● Description of the task
Please return every line of the material verbatim and skip any images.

+ + + + + + +

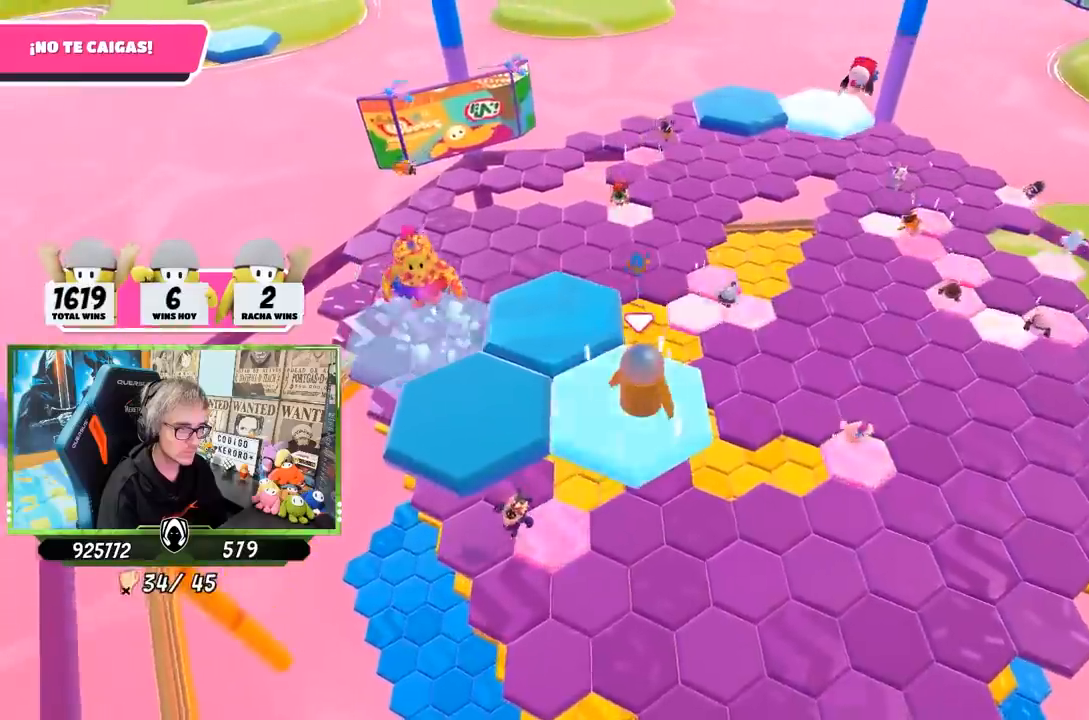
{"buttons": [], "left_stick": "center", "right_stick": "down", "events": [[17, "L1", "down"], [67, "CROSS", "down"], [83, "L1", "up"], [100, "R1", "up"], [300, "CROSS", "up"], [350, "left_stick", "up"], [367, "right_stick", "down"], [500, "left_stick", "center"]]}
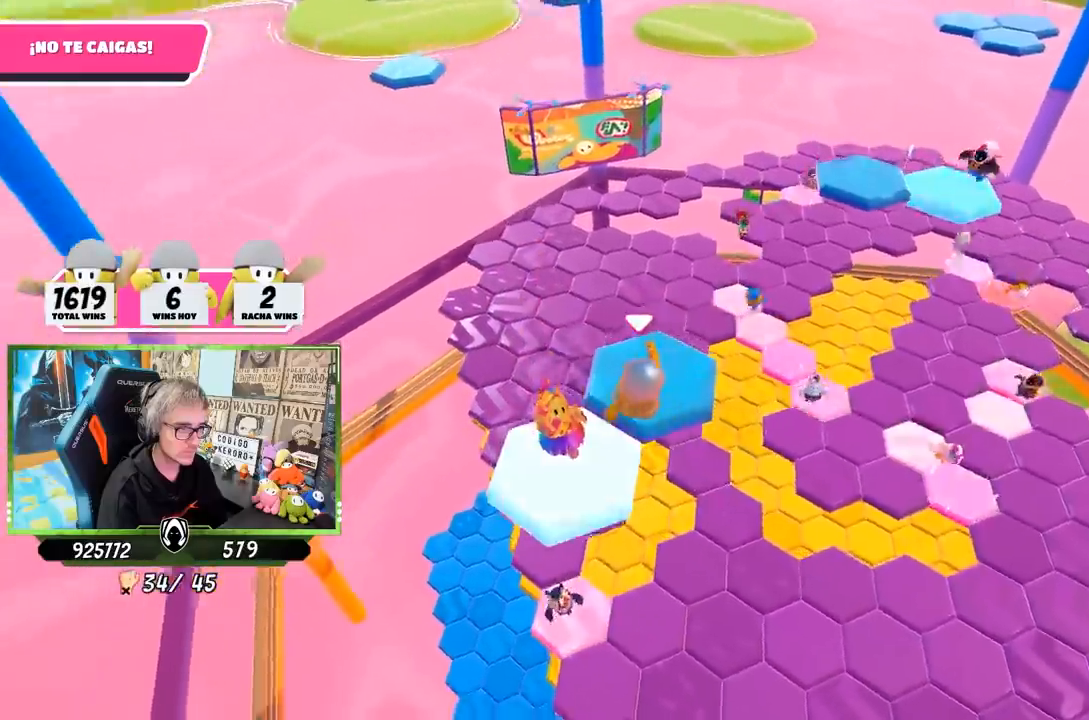
{"buttons": ["CROSS"], "left_stick": "up-right", "right_stick": "center", "events": [[100, "left_stick", "down-right"], [200, "left_stick", "center"], [200, "right_stick", "center"], [300, "left_stick", "up-right"], [400, "CROSS", "down"]]}
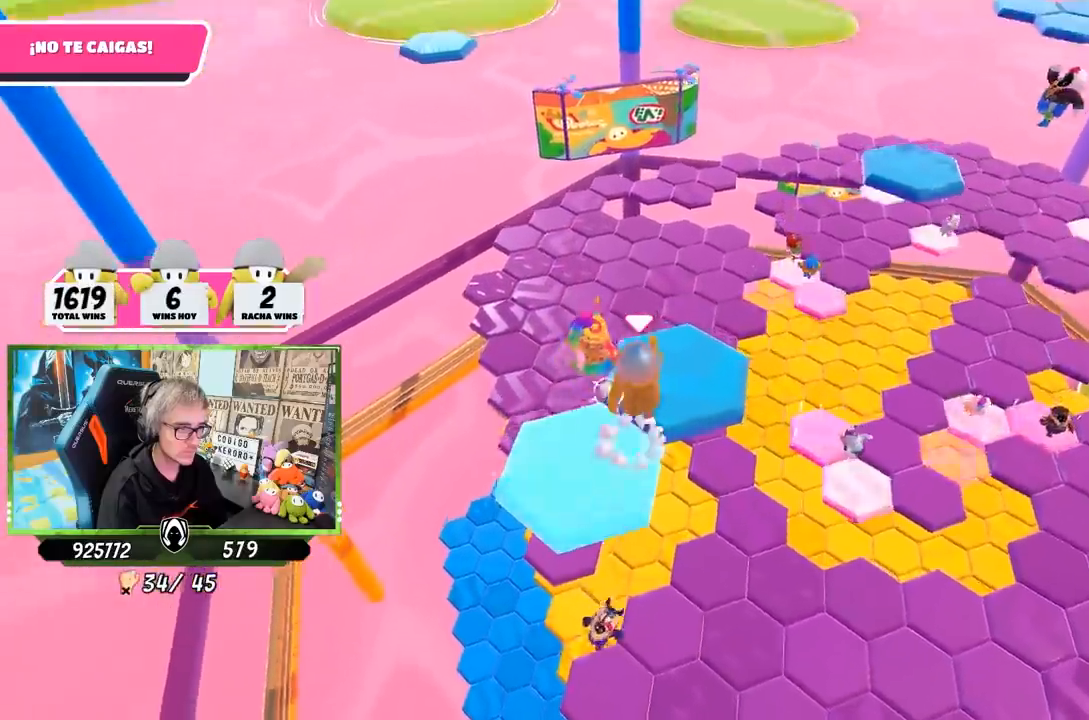
{"buttons": [], "left_stick": "center", "right_stick": "down", "events": [[133, "CROSS", "up"], [233, "left_stick", "center"], [300, "left_stick", "left"], [467, "left_stick", "center"], [467, "right_stick", "down"]]}
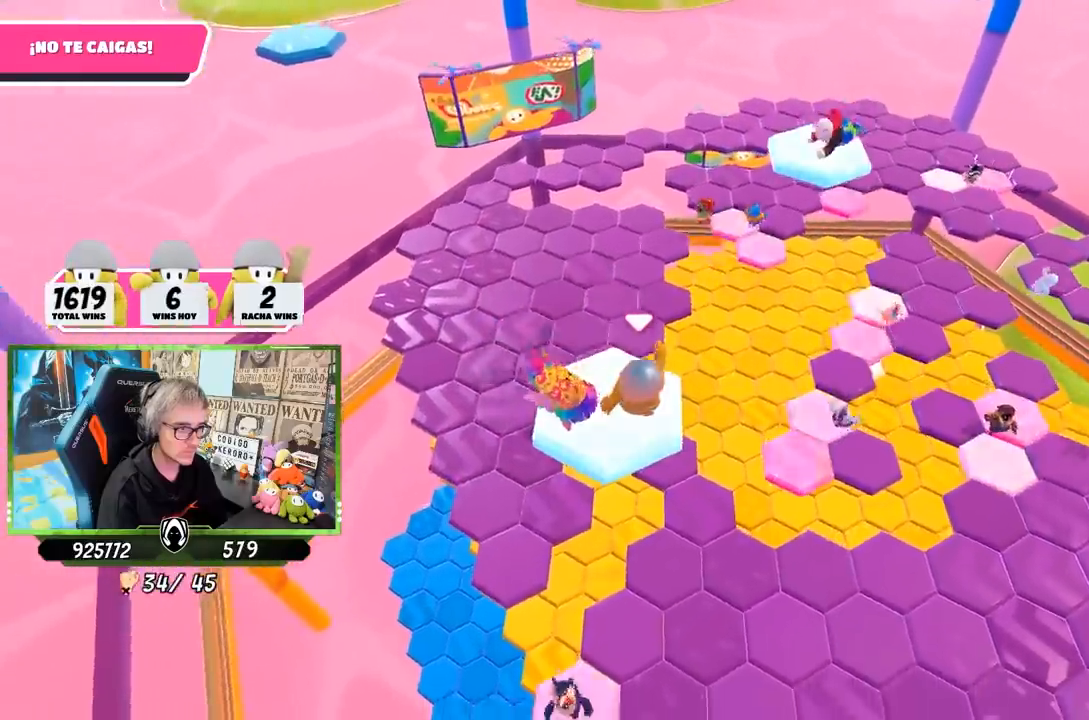
{"buttons": ["CROSS"], "left_stick": "up", "right_stick": "center", "events": [[50, "left_stick", "up-right"], [200, "right_stick", "center"], [267, "left_stick", "up"], [467, "CROSS", "down"]]}
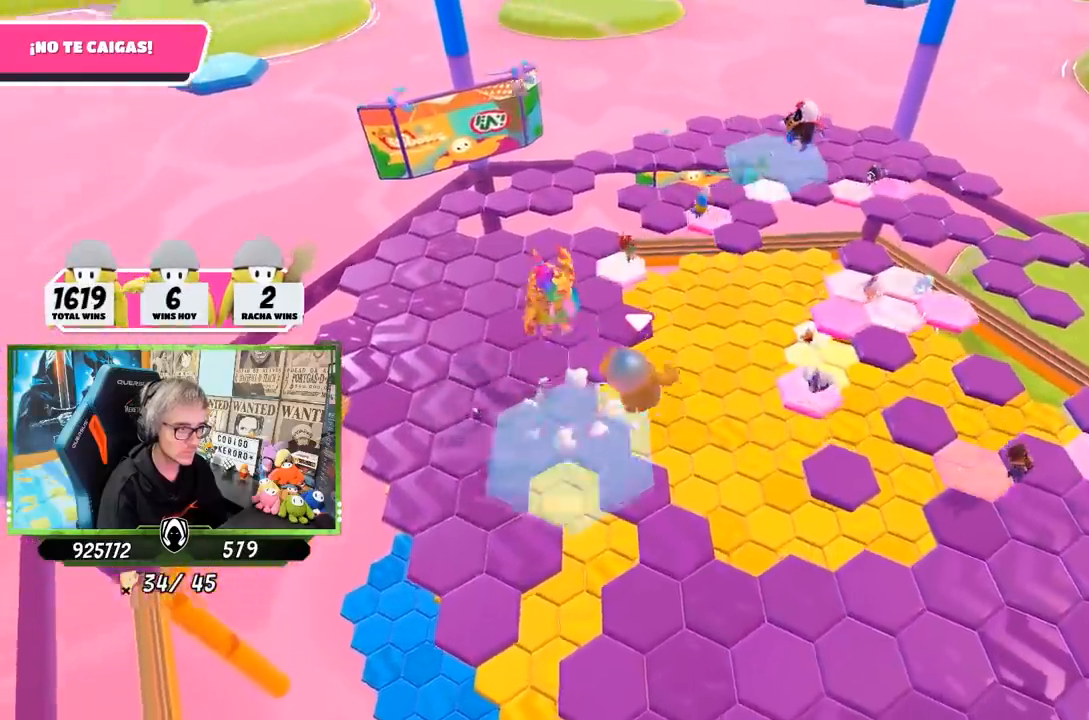
{"buttons": [], "left_stick": "up", "right_stick": "down-left", "events": [[133, "left_stick", "right"], [150, "R1", "down"], [200, "CROSS", "up"], [200, "left_stick", "left"], [217, "R1", "up"], [333, "right_stick", "left"], [417, "left_stick", "up"], [417, "right_stick", "down-left"]]}
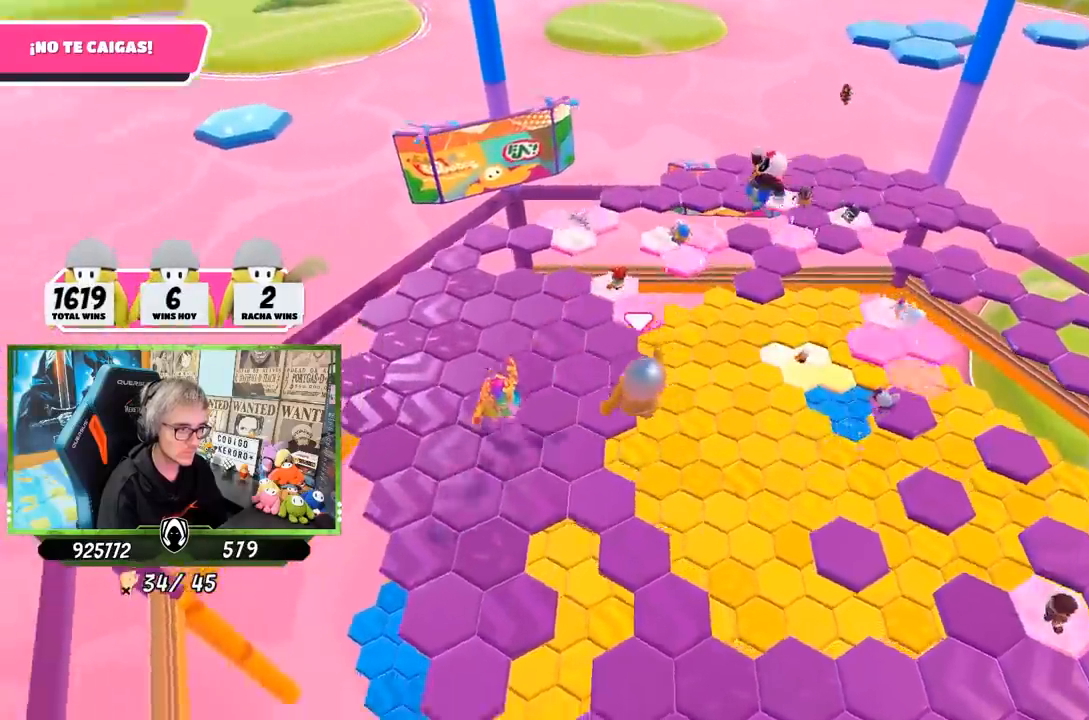
{"buttons": [], "left_stick": "up-left", "right_stick": "center", "events": [[17, "left_stick", "up-right"], [100, "right_stick", "center"], [133, "left_stick", "up"], [500, "left_stick", "up-left"]]}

+ + + + + + +

● Response to this exercise
{"buttons": [], "left_stick": "center", "right_stick": "down", "events": [[17, "L1", "down"], [67, "CROSS", "down"], [83, "L1", "up"], [100, "R1", "up"], [300, "CROSS", "up"], [350, "left_stick", "up"], [367, "right_stick", "down"], [500, "left_stick", "center"]]}
{"buttons": ["CROSS"], "left_stick": "up-right", "right_stick": "center", "events": [[100, "left_stick", "down-right"], [200, "left_stick", "center"], [200, "right_stick", "center"], [300, "left_stick", "up-right"], [400, "CROSS", "down"]]}
{"buttons": [], "left_stick": "center", "right_stick": "down", "events": [[133, "CROSS", "up"], [233, "left_stick", "center"], [300, "left_stick", "left"], [467, "left_stick", "center"], [467, "right_stick", "down"]]}
{"buttons": ["CROSS"], "left_stick": "up", "right_stick": "center", "events": [[50, "left_stick", "up-right"], [200, "right_stick", "center"], [267, "left_stick", "up"], [467, "CROSS", "down"]]}
{"buttons": [], "left_stick": "up", "right_stick": "down-left", "events": [[133, "left_stick", "right"], [150, "R1", "down"], [200, "CROSS", "up"], [200, "left_stick", "left"], [217, "R1", "up"], [333, "right_stick", "left"], [417, "left_stick", "up"], [417, "right_stick", "down-left"]]}
{"buttons": [], "left_stick": "up-left", "right_stick": "center", "events": [[17, "left_stick", "up-right"], [100, "right_stick", "center"], [133, "left_stick", "up"], [500, "left_stick", "up-left"]]}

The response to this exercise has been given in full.